-- SOURCE EXTRACT --
%%

The laws of England and Wales on prize competitions can seem labyrinthine. But for most prize competitions, the route through is reasonably straightforward.
There are three main stages. First, design the competition in such a way that it isn’t in danger of becoming expensively ensnared in the gambling law regime. Second, mark those areas of illegality that are the domain of unfair trading law and consumer protection law, and steer well clear. Third, follow the path laid down in the CAP Code.
Complying with the CAP Code will not only keep the ASA off your back, it will also help you to comply with unfair trading and consumer protection law. How so? Some of the legal rules are quite abstract. If you can demonstrate that you have complied with some of the more specific rules in the CAP Code, you’re well on your way to demonstrating that you have complied with the general legal rules.
The main risks under the gambling legislation are that your competition could constitute an illegal lottery, or unlicensed betting or gaming.

%%

(Data items)
%%

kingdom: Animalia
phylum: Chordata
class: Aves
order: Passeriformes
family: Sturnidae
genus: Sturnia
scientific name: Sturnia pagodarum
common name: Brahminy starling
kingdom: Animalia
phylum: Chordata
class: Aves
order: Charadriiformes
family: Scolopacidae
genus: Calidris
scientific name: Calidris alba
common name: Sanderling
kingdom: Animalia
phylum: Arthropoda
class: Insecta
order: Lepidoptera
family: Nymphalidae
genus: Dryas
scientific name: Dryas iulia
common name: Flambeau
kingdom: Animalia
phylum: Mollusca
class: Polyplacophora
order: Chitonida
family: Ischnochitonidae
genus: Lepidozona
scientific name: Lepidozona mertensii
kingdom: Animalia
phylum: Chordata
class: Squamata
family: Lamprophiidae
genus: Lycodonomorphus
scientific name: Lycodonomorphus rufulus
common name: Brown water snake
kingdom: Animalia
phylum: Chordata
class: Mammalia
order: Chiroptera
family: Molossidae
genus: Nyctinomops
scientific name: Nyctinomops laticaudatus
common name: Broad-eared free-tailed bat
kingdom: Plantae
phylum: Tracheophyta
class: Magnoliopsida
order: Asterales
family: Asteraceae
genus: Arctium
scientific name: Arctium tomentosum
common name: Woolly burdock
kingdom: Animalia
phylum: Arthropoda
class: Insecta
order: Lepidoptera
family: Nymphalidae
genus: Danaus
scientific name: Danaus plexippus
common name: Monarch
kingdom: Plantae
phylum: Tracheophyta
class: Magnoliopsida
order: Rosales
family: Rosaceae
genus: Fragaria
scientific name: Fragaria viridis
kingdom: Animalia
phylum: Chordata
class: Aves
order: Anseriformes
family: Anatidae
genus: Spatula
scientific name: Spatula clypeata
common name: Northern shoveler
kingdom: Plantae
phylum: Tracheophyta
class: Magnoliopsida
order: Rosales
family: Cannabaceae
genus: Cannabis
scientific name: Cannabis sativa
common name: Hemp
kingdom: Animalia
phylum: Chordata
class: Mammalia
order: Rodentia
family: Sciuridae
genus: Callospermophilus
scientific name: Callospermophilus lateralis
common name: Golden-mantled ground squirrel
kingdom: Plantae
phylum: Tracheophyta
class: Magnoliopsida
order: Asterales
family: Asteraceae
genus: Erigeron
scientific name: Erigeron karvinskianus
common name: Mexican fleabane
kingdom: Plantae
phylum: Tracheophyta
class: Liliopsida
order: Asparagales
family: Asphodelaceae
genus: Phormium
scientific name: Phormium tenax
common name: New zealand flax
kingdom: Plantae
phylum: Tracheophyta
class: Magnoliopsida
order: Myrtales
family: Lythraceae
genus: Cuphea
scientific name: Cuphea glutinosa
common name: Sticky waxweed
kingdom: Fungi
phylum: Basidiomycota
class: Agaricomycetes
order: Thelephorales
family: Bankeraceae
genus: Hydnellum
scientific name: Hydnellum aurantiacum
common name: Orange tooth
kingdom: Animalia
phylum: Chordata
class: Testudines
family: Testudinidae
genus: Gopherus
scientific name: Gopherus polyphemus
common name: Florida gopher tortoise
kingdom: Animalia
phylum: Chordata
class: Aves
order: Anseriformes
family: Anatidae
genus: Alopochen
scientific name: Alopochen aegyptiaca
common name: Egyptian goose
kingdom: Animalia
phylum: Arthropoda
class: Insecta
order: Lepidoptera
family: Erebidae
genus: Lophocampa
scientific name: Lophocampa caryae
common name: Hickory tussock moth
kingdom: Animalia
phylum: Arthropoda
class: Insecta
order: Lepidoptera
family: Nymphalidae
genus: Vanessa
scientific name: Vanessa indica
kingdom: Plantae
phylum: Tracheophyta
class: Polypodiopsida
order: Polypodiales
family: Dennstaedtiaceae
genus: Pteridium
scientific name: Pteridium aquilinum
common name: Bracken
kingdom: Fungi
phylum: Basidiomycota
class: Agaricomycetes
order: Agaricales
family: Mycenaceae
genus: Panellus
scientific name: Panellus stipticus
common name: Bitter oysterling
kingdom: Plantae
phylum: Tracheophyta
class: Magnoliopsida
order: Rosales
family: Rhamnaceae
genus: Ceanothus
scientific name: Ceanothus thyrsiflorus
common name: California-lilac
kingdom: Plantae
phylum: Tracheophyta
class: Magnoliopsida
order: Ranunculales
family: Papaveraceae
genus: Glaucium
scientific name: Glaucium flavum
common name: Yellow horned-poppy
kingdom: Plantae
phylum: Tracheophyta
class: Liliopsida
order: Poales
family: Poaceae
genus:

%%

-- THE TASKS --
• a. Transcribe the passage on prize competitions, starting with "Complying with the" and going on through "betting or gaming.".
• b. Restate the rows word for word, beginning at their very first line and continuing through the line with "order: Asparagales", including that line.
These rows have no connection to the passage on prize competitions.

-- SOLUTIONS TO THE TASKS --
• a.
Complying with the CAP Code will not only keep the ASA off your back, it will also help you to comply with unfair trading and consumer protection law. How so? Some of the legal rules are quite abstract. If you can demonstrate that you have complied with some of the more specific rules in the CAP Code, you’re well on your way to demonstrating that you have complied with the general legal rules.
The main risks under the gambling legislation are that your competition could constitute an illegal lottery, or unlicensed betting or gaming.

• b.
kingdom: Animalia
phylum: Chordata
class: Aves
order: Passeriformes
family: Sturnidae
genus: Sturnia
scientific name: Sturnia pagodarum
common name: Brahminy starling
kingdom: Animalia
phylum: Chordata
class: Aves
order: Charadriiformes
family: Scolopacidae
genus: Calidris
scientific name: Calidris alba
common name: Sanderling
kingdom: Animalia
phylum: Arthropoda
class: Insecta
order: Lepidoptera
family: Nymphalidae
genus: Dryas
scientific name: Dryas iulia
common name: Flambeau
kingdom: Animalia
phylum: Mollusca
class: Polyplacophora
order: Chitonida
family: Ischnochitonidae
genus: Lepidozona
scientific name: Lepidozona mertensii
kingdom: Animalia
phylum: Chordata
class: Squamata
family: Lamprophiidae
genus: Lycodonomorphus
scientific name: Lycodonomorphus rufulus
common name: Brown water snake
kingdom: Animalia
phylum: Chordata
class: Mammalia
order: Chiroptera
family: Molossidae
genus: Nyctinomops
scientific name: Nyctinomops laticaudatus
common name: Broad-eared free-tailed bat
kingdom: Plantae
phylum: Tracheophyta
class: Magnoliopsida
order: Asterales
family: Asteraceae
genus: Arctium
scientific name: Arctium tomentosum
common name: Woolly burdock
kingdom: Animalia
phylum: Arthropoda
class: Insecta
order: Lepidoptera
family: Nymphalidae
genus: Danaus
scientific name: Danaus plexippus
common name: Monarch
kingdom: Plantae
phylum: Tracheophyta
class: Magnoliopsida
order: Rosales
family: Rosaceae
genus: Fragaria
scientific name: Fragaria viridis
kingdom: Animalia
phylum: Chordata
class: Aves
order: Anseriformes
family: Anatidae
genus: Spatula
scientific name: Spatula clypeata
common name: Northern shoveler
kingdom: Plantae
phylum: Tracheophyta
class: Magnoliopsida
order: Rosales
family: Cannabaceae
genus: Cannabis
scientific name: Cannabis sativa
common name: Hemp
kingdom: Animalia
phylum: Chordata
class: Mammalia
order: Rodentia
family: Sciuridae
genus: Callospermophilus
scientific name: Callospermophilus lateralis
common name: Golden-mantled ground squirrel
kingdom: Plantae
phylum: Tracheophyta
class: Magnoliopsida
order: Asterales
family: Asteraceae
genus: Erigeron
scientific name: Erigeron karvinskianus
common name: Mexican fleabane
kingdom: Plantae
phylum: Tracheophyta
class: Liliopsida
order: Asparagales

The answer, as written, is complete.